LGBTQ groups blasted Georgia Republican candidate Herschel Walker on Monday and demanded he pull a new campaign ad in the Peach State’s Senate runoff that calls transgender women and girls “biological males” that should not be allowed to compete against female athletes.
The ad’s release comes just two days after a gunman fatally shot five people and injured at least 25 more at Club Q, an LGBTQ nightclub in Colorado Springs, on the eve of Transgender Day of Remembrance.
“Shame on Herschel Walker — and shame on every politician using LGBTQ lives as political props,” Nadine Bridges, executive director of the nonprofit One Colorado, told The Hill in a statement.
State legislatures across the country have introduced a flurry of measures targeting LGBTQ people in the past year, especially transgender youth, and LGBTQ activists have blamed inflammatory anti-LGBTQ rhetoric for contributing to Sunday’s shooting.

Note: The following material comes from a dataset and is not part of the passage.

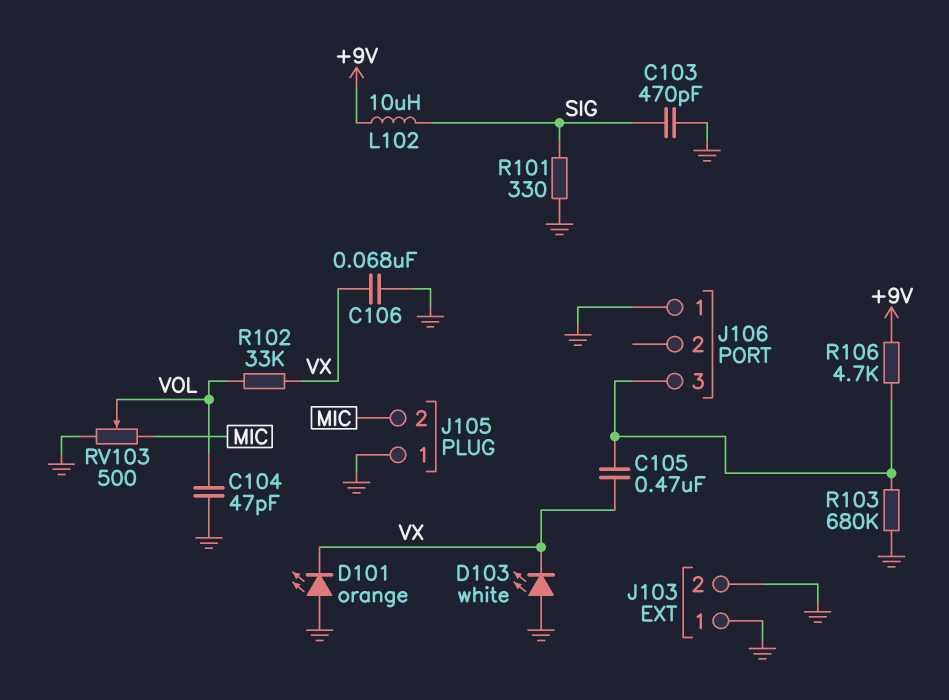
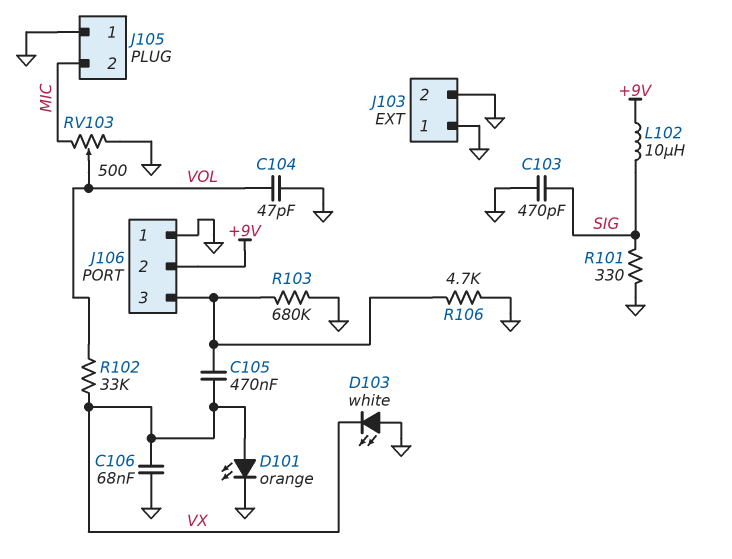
D101: LED orange (A GND, K VX) -> LED orange (A VX, K GND)
J106 pin 2: none -> +9V
R106: 4.7k (+9V, J106/3) -> 4.7k (GND, J106/3)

The suspect has been charged with murder and hate crimes, according to The Hill.
“There’s an undeniable nexus between this kind of baseless and hateful rhetoric and the violence leveled against our community this weekend in Colorado Springs and the violence being perpetrated against marginalized communities all across this country,” Bridges said Monday.
In the 30-second ad spot, Walker appears alongside former University of Kentucky swimmer Riley Gaines, who tied with former University of Pennsylvania swimmer Lia Thomas for fifth place in the women’s 200-meter freestyle finals at this year’s NCAA championships.
Thomas is transgender.
“I worked so hard — 4 a.m. practices to be the best — but my senior year I was forced to compete against a biological male,” Gaines says in the ad, referring to Thomas.
“That’s unfair and wrong,” Walker says directly to the camera, as he sits next to Gaines.
Thomas became the first transgender woman to win a national Division I athletics title when she won the women’s 500-meter freestyle in March.
“Airing this kind of rubbish under the guise of a political campaign was already deplorable enough — but in the wake of Saturday night’s massacre at Club Q, it’s simply unconscionable,” Sarah Kate Ellis, the president and chief executive of the LGBTQ organization GLAAD, said Monday. “These ads should be pulled immediately from Georgia’s airwaves before more lives are put in danger.”